SASAGUPAPUA.COM, Intan Jaya — Tragedi kemanusiaan kembali mengguncang Kabupaten Intan Jaya, Papua Tengah. Dugaan aksi pengeboman menggunakan pesawat tanpa awak atau drone yang menyasar pemukiman warga sipil di Kampung Danggoa, Distrik Agisiga, memicu kecaman luar biasa.
Insiden tragis yang terjadi pada Kamis (18/6/2026) siang tersebut dilaporkan dua orang ibu menjadi korban.
Ketua Fraksi Gabungan DPR Kabupaten Intan Jaya, Tianus Bagau menjelaskan peristiwa memilukan ini bermula ketika Mama yang diketahui bernama Begadusama Pogau sedang mencuci ubi di sungai setelah kembali dari kebunnya pada pukul 01:34 siang.
Tinus mengatakan secara tak terduga, sebuah bom yang diduga dilepaskan melalui drone jatuh dan meledak tepat di dekatnya.
Selain Mama Begadusama, Tianus menerima laporan bahwa seorang perempuan lain bernama Oktopina Pogau juga dilaporkan terkena ledakan bom di lokasi yang sama hingga mengalami luka-luka.
Merespons tragedi mematikan ini, Tinus menyuarakan protes dan mengutuk keras tindakan operasi militer yang diduga dilakukan oleh aparat keamanan TNI yang mengorbankan warga sipil.

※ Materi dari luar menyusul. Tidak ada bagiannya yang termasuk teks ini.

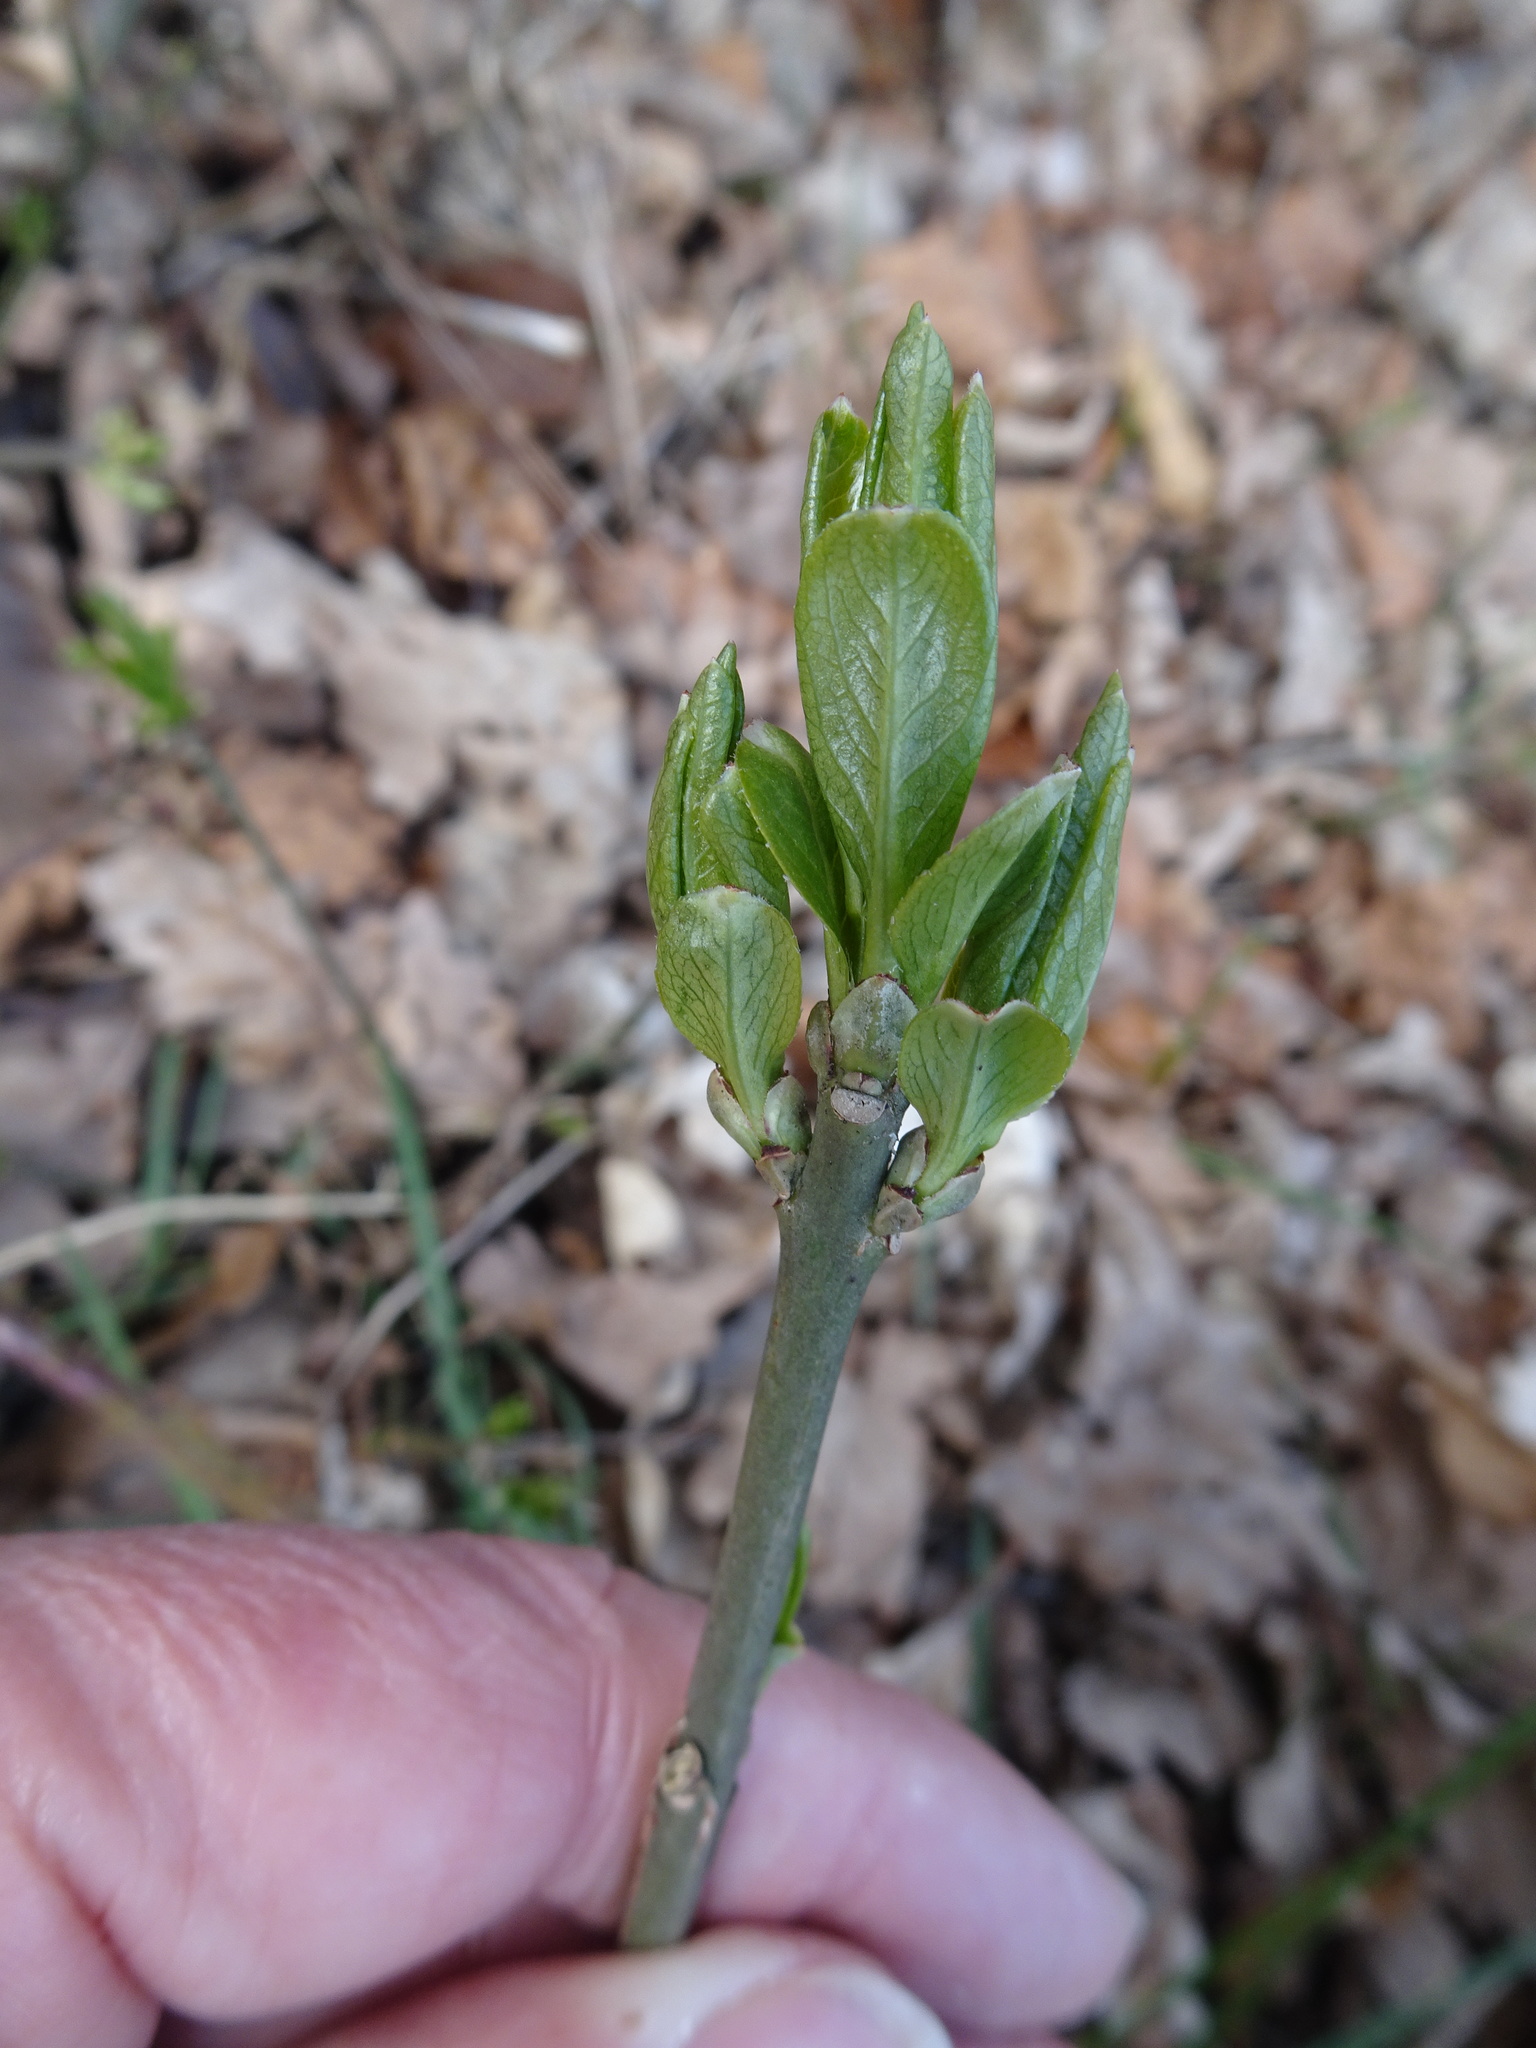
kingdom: Plantae
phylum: Tracheophyta
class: Magnoliopsida
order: Celastrales
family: Celastraceae
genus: Euonymus
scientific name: Euonymus europaeus
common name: Spindle
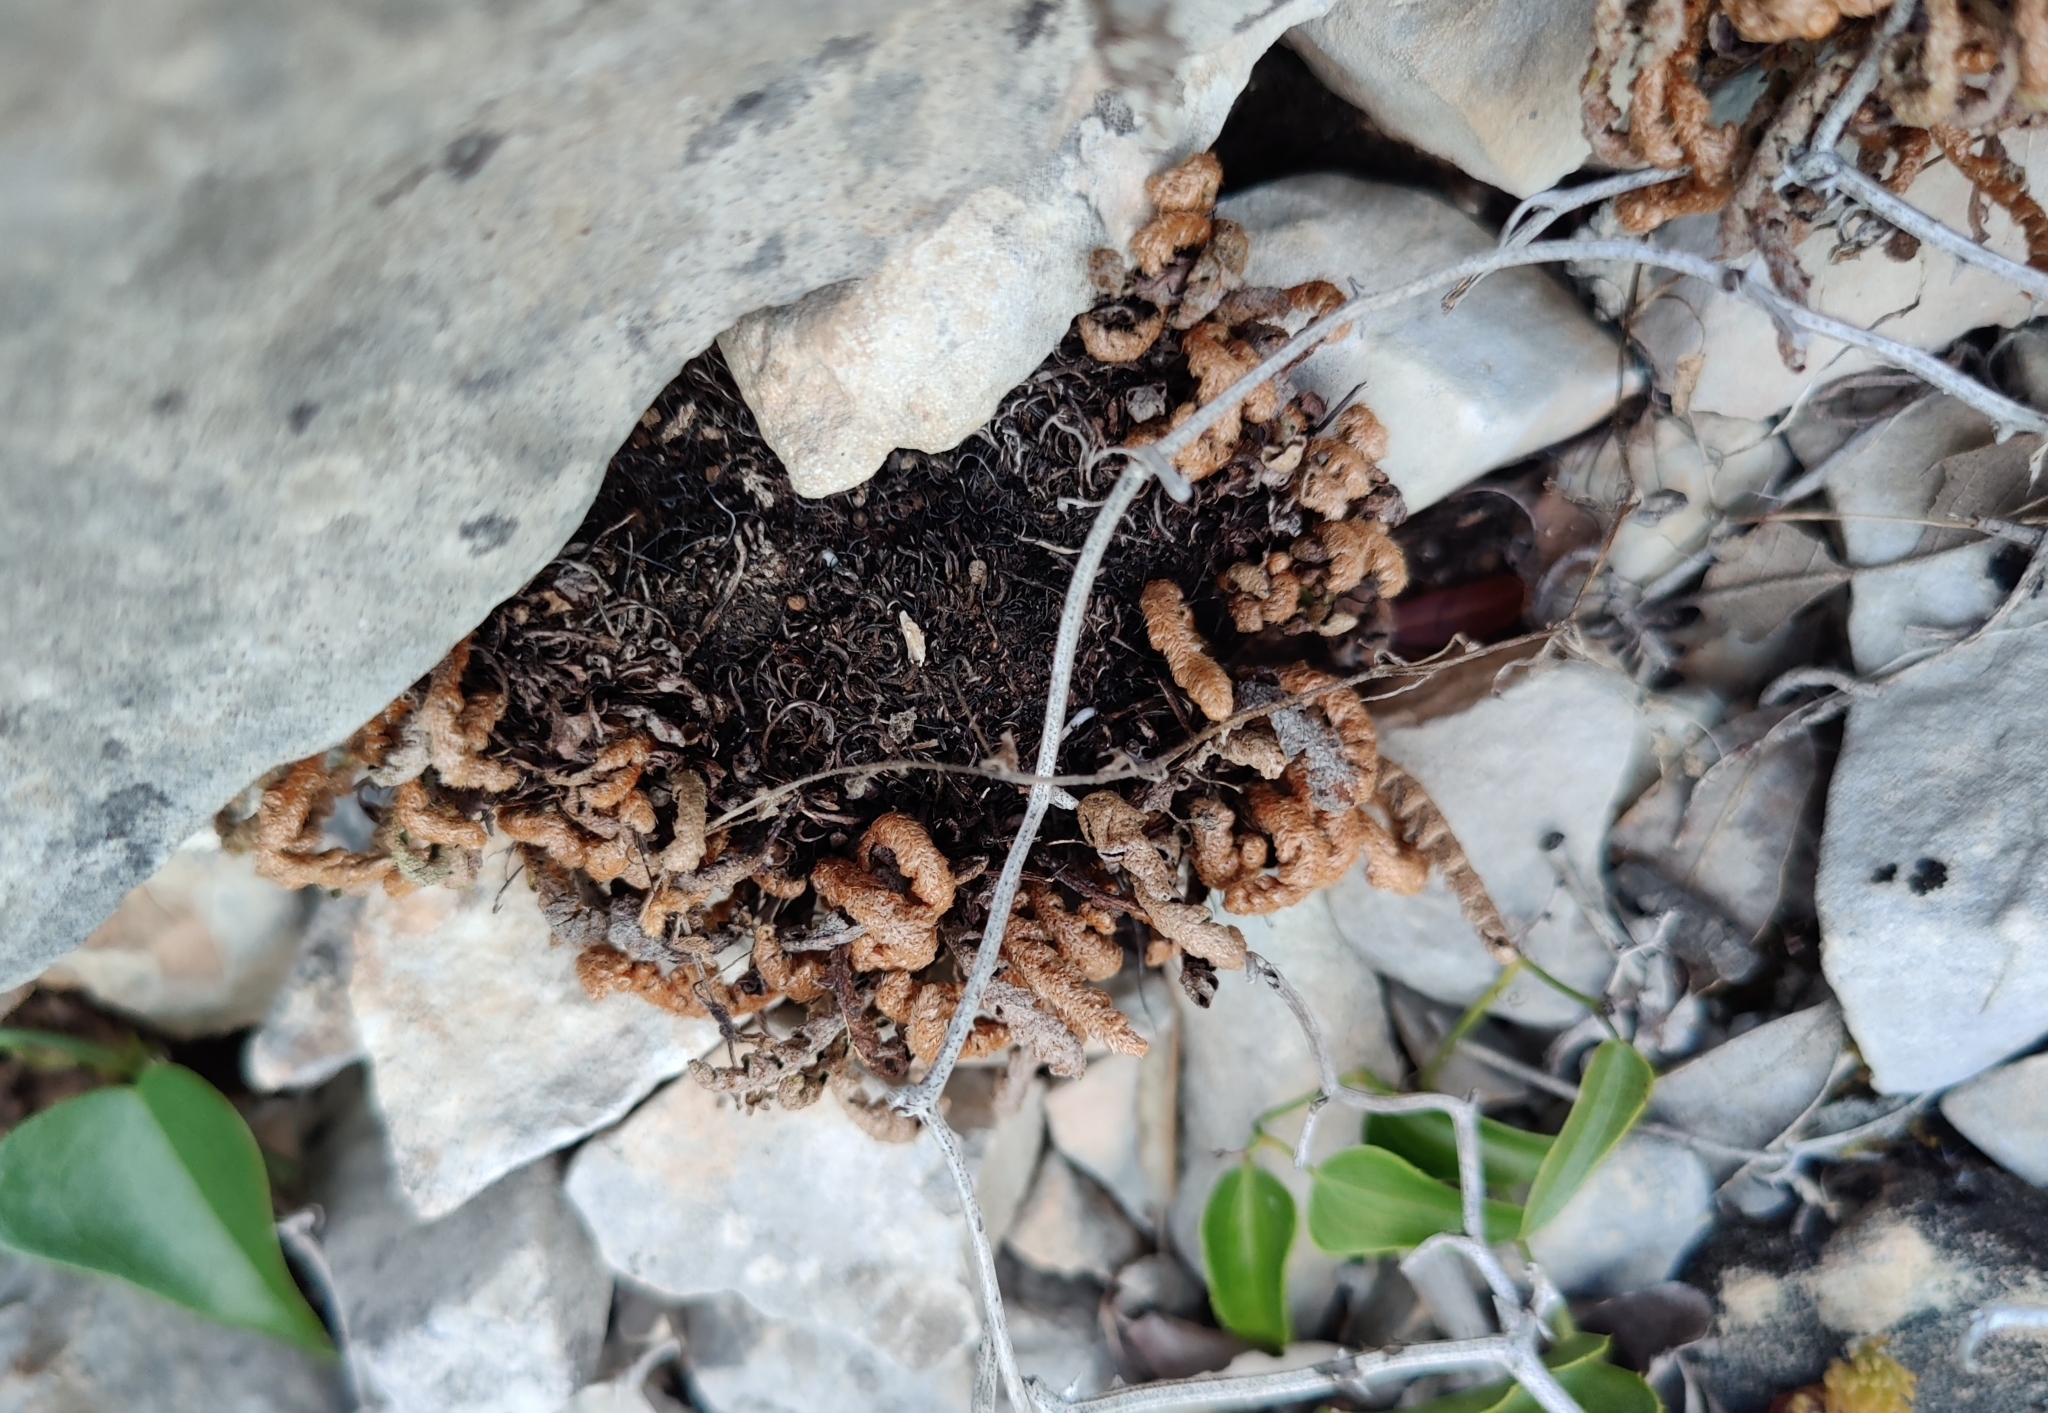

Tianus menilai tindakan ini sangat melukai rasa keadilan dan mengancam keselamatan warga yang sama sekali tidak terlibat dalam konflik.
“Kami mengutuk keras kepada aparat keamanan yang diduga melempar bom melalui drone dari udara hingga jatuh mengenai warga masyarakat. Bom tersebut dijatuhkan saat sejumlah ibu sedang mencuci ubi sepulang dari kebun, sehingga mengakibatkan korban luka-luka dan meninggal dunia,” ujar Tianus Bagau kepada media ini, Kamis (18/6/2026).
Tianus menegaskan perlindungan terhadap masyarakat sipil harus menjadi prioritas utama yang tidak bisa ditawar-tawar lagi oleh pihak mana pun.
Dikatakan, selama ini, kekhawatiran masyarakat terus meningkat karena banyaknya laporan bahwa warga sipil kerap menjadi korban salah sasaran di tengah situasi konflik bersenjata yang berkecamuk di wilayah tersebut.
“Kedepan, semua pihak diharapkan lebih berhati-hati demi keselamatan masyarakat sipil. Termasuk TNI dan Polri diharapkan dapat membedakan dengan jelas antara masyarakat sipil dan anggota kelompok bersenjata dalam setiap operasi keamanan,” Pungkas Tianus.